> [Brief]
A single number is required: the count of lines in the following entries that include the word "CROSS".

> [Extracted material]
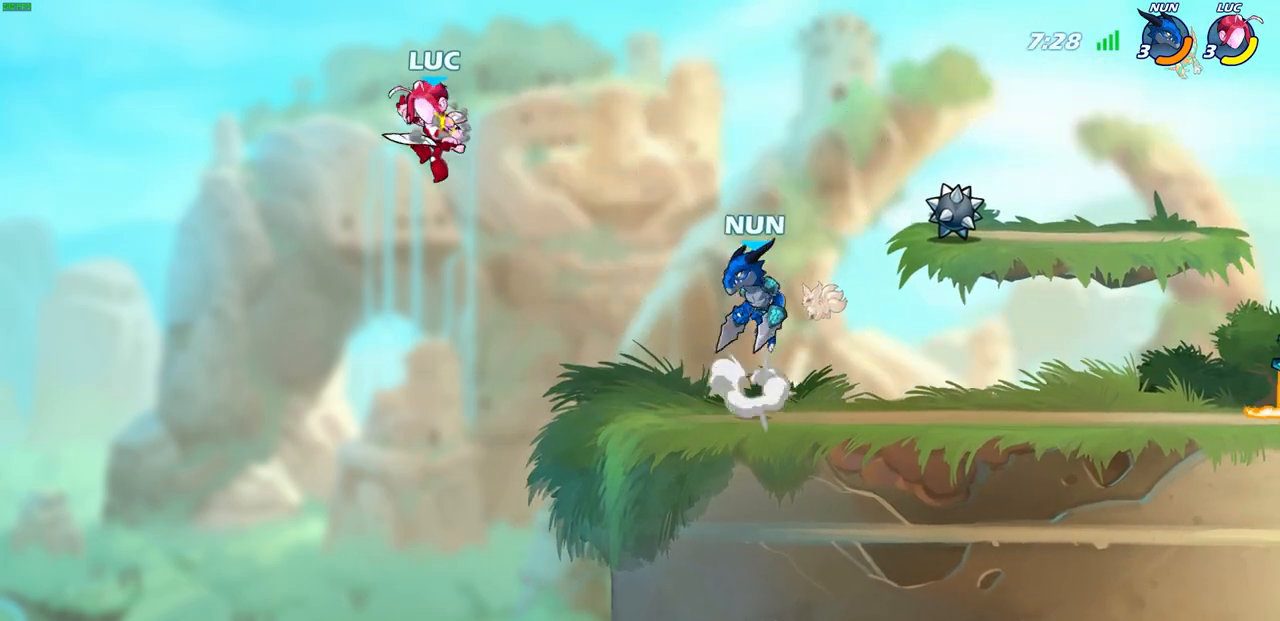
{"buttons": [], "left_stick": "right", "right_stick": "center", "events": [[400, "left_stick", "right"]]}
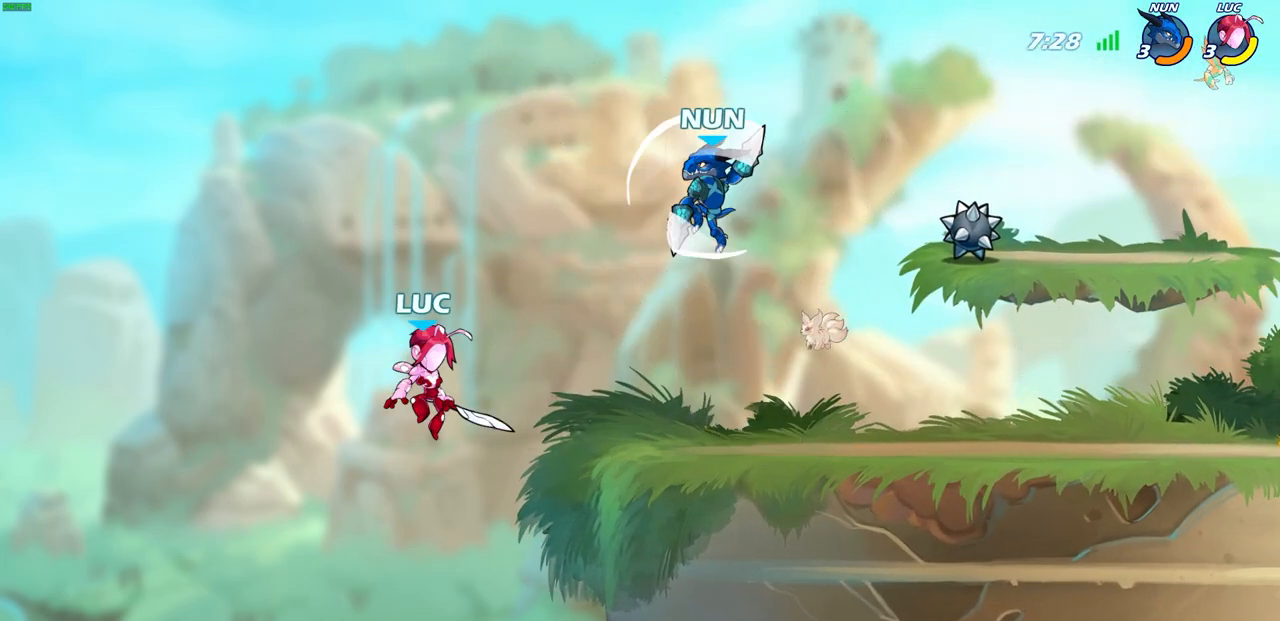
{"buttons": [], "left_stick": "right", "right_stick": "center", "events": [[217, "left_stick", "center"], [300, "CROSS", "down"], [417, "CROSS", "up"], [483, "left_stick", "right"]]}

...

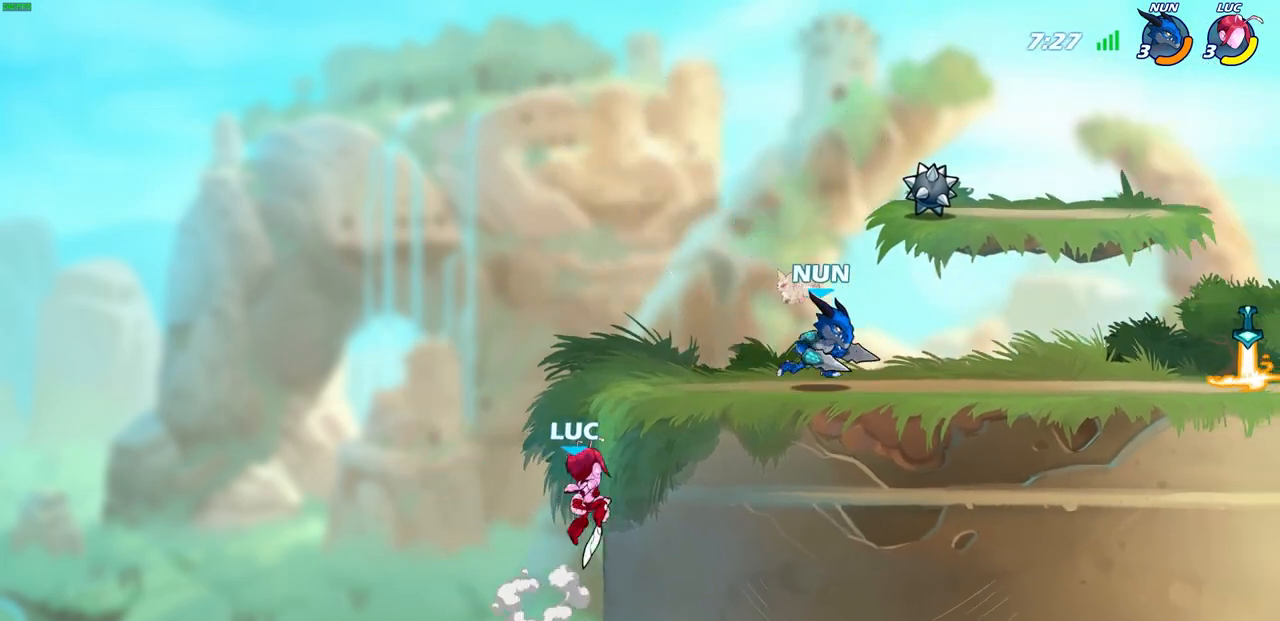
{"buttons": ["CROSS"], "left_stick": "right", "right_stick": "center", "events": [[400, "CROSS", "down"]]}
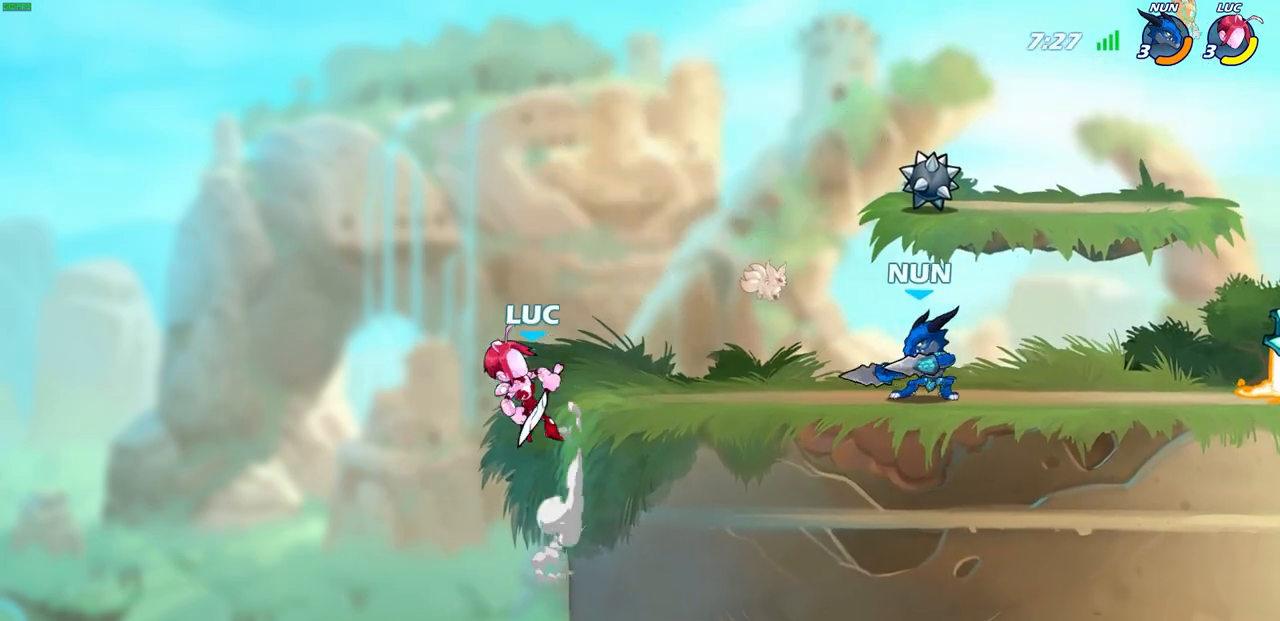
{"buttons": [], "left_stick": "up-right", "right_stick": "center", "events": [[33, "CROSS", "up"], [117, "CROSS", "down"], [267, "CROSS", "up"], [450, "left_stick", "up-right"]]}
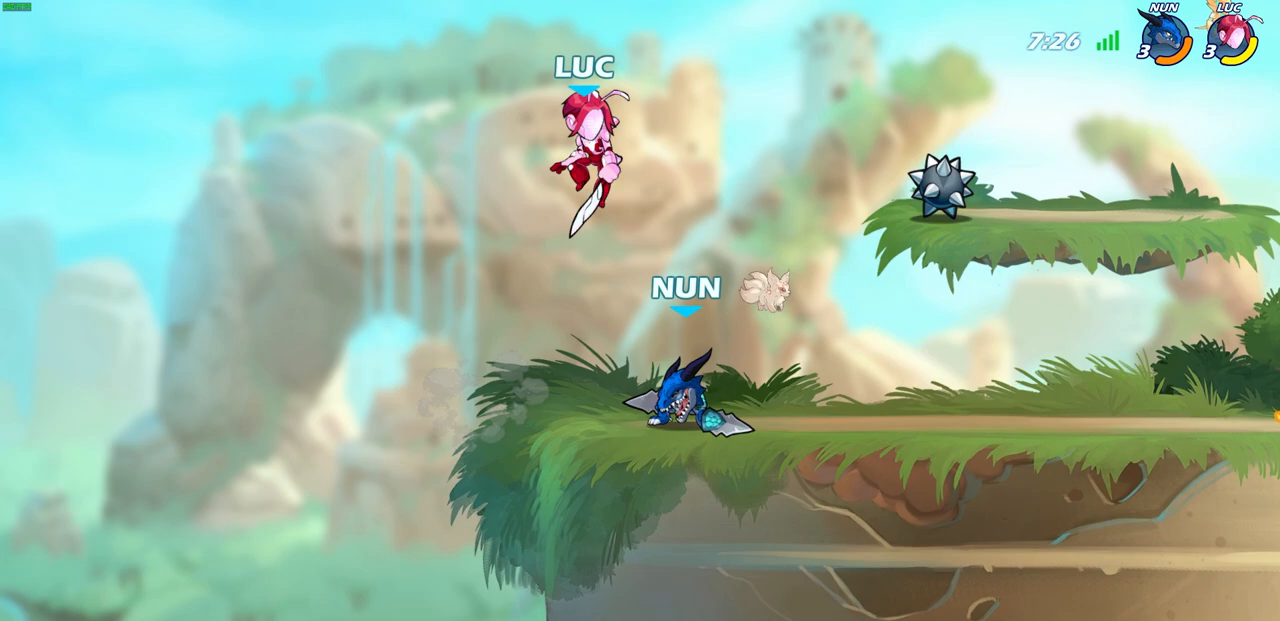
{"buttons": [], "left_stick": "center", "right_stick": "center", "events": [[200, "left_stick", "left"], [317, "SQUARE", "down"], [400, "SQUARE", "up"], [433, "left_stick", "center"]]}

> [Answer section]
3